Importantly, an epidural steroid injection can provide the pain relief that is needed to allow a patient to progress with their rehabilitation program. Long-term improvement can often be obtained when epidural steroid injections are followed by appropriate forms of physical therapy. Individuals who have less back pain and feel more comfortable are generally able to work on the therapy that is critical to rehabilitate the lower back and prevent or minimize future episodes of lower back pain (including stretching, strengthening/pain relief exercises and low impact aerobic conditioning).

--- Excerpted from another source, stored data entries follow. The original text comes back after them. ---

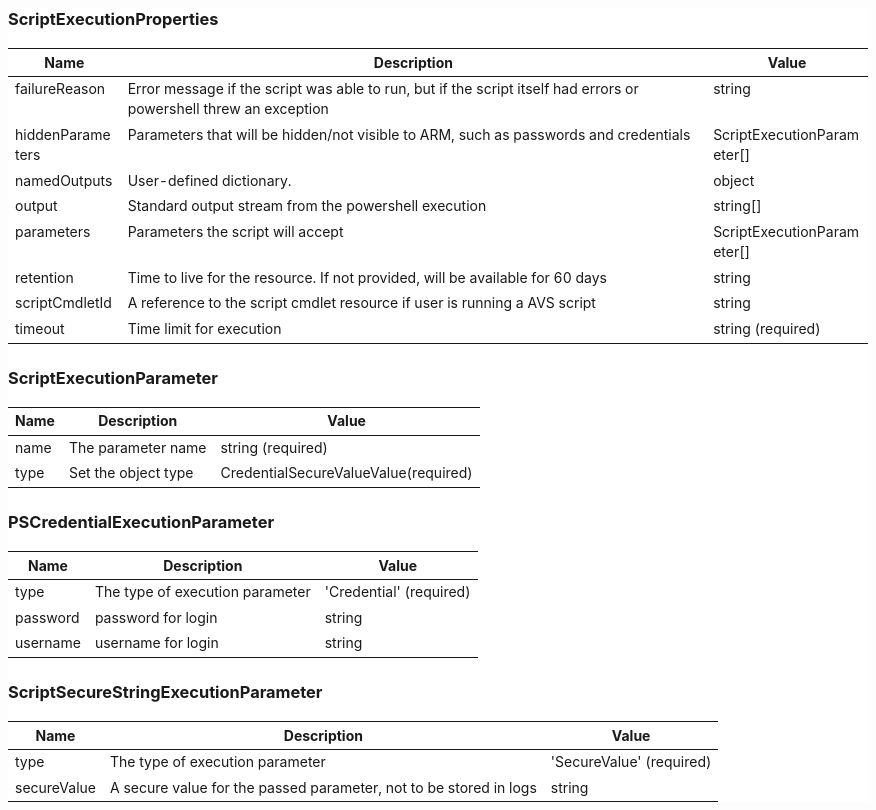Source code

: 
### ScriptExecutionProperties

| Name | Description | Value |
|-|-|-|
| failureReason | Error message if the script was able to run, but if the script itself had errors or powershell threw an exception | string |
| hiddenParameters | Parameters that will be hidden/not visible to ARM, such as passwords and credentials | ScriptExecutionParameter[] |
| namedOutputs | User-defined dictionary. | object |
| output | Standard output stream from the powershell execution | string[] |
| parameters | Parameters the script will accept | ScriptExecutionParameter[] |
| retention | Time to live for the resource. If not provided, will be available for 60 days | string |
| scriptCmdletId | A reference to the script cmdlet resource if user is running a AVS script | string |
| timeout | Time limit for execution | string (required) |


### ScriptExecutionParameter

| Name | Description | Value |
|-|-|-|
| name | The parameter name | string (required) |
| type | Set the object type | CredentialSecureValueValue(required) |


### PSCredentialExecutionParameter

| Name | Description | Value |
|-|-|-|
| type | The type of execution parameter | 'Credential' (required) |
| password | password for login | string |
| username | username for login | string |


### ScriptSecureStringExecutionParameter

| Name | Description | Value |
|-|-|-|
| type | The type of execution parameter | 'SecureValue' (required) |
| secureValue | A secure value for the passed parameter, not to be stored in logs | string |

In some patients, the pain relief after an ESI will be permanent. In others, the pain will be lessened enough to allow the patient to progress with rehabilitation and exercise, which helps the patient heal and find pain relief on a long-term basis. If excellent pain relief is obtained from the first epidural injection, there will be no need to repeat it. If there is a partial benefit (greater than 30% relief from pain) the epidural injection can be repeated for possible additional benefit, or it may be necessary to conduct additional tests to more accurately determine what is causing the patient’s pain. It has been shown that results tend to improve and become more long lasting with “overlapping” doses of steroids. Up to three epidural steroid injections may be performed within a one-year period, as long as they are spaced at least 2-4 weeks apart. Injections performed more frequently can increase the risk of corticosteroid side effects. If the initial injection provides minimal benefit (less than 30% pain relief) the physician may either repeat the injection, or try a different type of injection or treatment.